Scharf taught an Introduction to Hinduism (§9 #2), a course on the Yogasūtra and commentaries (§9 #5), and a course on the Aitareya Brāhmaṇa (§9 #8diii) in the Department of Religious Studies at the University of Virginia in the spring of 1992. He taught a general course on South Asian Civilization (§9 #1), a course on Concepts of Self in Classical Indian Literature (§9 #3), and all levels and genres of Sanskrit literature (§9 #7–#8) for nineteen years in the Department of Classics at Brown University, where he was promoted to senior lecturer and served as concentration advisor and chair of the South Asian Studies Committee. There he wrote his own introduction to Sanskrit with audio materials, called Śabdabrahman, for use in his first-year classes. His independent-study reader Rāmopākhyāna: the Story of Rāma in the Mahābhārata (§7.1 #2) has garnered enthusiastic reviews and is widely used in Sanskrit classes.
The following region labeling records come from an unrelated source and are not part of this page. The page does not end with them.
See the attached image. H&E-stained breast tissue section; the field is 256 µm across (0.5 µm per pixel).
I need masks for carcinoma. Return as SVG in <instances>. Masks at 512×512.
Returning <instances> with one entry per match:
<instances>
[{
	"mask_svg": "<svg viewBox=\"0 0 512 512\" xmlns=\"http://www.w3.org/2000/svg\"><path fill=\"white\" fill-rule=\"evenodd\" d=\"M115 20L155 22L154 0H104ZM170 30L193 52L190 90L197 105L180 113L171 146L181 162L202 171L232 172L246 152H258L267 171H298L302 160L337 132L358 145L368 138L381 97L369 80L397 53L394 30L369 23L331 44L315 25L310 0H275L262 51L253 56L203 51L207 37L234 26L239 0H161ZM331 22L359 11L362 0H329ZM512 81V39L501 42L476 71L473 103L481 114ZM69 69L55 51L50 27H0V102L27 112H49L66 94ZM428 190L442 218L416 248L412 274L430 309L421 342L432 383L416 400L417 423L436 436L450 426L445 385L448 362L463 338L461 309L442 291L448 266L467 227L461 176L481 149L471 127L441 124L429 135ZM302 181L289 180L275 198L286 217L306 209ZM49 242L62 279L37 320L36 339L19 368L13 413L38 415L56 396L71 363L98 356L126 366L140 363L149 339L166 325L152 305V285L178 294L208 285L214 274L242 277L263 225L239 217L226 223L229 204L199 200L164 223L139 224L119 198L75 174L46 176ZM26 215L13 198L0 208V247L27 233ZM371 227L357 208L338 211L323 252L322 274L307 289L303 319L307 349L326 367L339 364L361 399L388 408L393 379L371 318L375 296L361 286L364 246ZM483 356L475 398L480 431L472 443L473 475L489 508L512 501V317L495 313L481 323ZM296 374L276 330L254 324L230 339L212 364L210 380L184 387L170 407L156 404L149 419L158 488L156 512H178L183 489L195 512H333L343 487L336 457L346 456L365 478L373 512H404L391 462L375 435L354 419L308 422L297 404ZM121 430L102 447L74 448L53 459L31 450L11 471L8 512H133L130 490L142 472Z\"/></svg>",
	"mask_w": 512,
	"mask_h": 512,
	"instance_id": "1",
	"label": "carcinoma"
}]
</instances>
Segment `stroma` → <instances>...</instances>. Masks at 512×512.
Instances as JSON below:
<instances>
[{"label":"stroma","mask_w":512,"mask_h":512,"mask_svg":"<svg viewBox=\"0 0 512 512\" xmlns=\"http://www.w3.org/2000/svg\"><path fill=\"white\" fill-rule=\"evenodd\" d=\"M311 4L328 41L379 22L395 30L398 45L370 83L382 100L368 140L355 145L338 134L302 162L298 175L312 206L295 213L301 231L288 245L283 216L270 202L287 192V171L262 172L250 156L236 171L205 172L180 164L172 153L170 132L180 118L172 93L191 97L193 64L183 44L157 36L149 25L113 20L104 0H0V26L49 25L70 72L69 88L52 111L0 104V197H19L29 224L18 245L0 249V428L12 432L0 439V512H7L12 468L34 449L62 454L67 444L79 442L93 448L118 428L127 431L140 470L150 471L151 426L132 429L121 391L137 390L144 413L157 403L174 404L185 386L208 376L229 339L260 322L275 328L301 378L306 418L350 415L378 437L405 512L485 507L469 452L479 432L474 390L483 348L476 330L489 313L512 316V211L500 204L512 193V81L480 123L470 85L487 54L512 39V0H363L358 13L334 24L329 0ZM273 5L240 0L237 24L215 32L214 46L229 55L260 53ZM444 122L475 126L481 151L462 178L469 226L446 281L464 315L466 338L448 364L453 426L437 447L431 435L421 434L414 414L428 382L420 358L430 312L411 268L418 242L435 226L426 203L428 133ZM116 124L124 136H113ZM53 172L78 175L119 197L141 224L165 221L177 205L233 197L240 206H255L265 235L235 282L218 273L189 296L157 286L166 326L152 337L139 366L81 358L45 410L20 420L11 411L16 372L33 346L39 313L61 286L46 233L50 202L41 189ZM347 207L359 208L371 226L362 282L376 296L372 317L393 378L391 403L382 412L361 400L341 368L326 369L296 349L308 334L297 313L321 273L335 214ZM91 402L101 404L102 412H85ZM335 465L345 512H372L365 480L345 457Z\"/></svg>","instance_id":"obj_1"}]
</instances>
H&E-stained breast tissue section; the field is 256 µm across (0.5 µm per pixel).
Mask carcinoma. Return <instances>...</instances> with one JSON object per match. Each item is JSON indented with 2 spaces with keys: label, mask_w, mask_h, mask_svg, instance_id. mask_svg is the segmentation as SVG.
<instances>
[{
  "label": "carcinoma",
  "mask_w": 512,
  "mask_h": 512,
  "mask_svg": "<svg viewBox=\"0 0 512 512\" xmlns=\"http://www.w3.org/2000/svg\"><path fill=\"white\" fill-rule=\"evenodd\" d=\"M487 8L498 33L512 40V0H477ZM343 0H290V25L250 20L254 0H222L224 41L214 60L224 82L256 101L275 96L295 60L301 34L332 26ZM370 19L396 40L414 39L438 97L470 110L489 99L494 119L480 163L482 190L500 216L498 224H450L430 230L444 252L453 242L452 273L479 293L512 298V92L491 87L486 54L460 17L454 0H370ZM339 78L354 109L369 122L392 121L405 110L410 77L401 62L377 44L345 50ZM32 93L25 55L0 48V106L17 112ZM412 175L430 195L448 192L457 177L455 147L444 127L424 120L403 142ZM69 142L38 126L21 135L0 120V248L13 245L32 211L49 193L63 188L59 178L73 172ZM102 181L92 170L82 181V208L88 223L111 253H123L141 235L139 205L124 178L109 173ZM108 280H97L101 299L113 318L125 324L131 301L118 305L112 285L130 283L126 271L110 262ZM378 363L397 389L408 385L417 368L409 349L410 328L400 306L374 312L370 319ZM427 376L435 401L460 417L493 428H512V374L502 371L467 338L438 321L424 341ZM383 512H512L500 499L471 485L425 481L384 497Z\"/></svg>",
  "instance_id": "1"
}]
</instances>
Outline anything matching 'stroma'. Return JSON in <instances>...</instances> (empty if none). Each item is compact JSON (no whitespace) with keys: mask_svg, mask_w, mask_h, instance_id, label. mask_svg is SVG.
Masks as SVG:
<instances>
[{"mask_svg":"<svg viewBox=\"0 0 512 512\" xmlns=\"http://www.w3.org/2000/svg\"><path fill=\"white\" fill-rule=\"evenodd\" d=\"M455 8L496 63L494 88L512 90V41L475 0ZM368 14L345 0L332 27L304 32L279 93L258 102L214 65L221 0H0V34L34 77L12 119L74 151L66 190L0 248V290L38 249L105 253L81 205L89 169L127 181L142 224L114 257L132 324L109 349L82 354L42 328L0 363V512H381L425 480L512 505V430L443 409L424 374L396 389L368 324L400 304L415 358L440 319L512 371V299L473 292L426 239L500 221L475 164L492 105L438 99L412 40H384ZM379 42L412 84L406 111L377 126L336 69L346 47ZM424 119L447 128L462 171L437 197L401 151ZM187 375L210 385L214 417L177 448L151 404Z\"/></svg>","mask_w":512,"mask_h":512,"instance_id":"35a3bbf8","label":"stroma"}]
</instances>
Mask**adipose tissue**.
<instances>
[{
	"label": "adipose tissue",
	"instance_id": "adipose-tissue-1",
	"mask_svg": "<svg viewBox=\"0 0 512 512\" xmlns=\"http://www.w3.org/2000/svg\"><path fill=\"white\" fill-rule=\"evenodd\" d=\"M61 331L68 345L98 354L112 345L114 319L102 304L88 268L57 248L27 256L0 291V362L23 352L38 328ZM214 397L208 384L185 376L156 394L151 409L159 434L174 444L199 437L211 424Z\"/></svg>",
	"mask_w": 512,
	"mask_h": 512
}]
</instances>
The digital version with its index, found under Pedagogy at the Sanskrit Library website, served as the model to develop two other Sanskrit texts for display in the Kramapāṭha reader: Pūrṇabhadra’s Pañcākhyānaka and Pāṇini’s Aṣṭādhyāyī. A fourth, Viṣṇu Purāṇa, Book 4, awaits final editing. In addition he developed video clips to demonstrate Devanāgarī character formation. Other Sanskrit exercises utilizing intelligent feedback systems that utilize transliteration, sandhi, and inflection software are under development. Scharf currently teaches courses in Indian cultural tradition, historical and comparative linguistics, Indian linguistic theory and Pāṇinian grammar at the Indian Institute of Technology Bombay.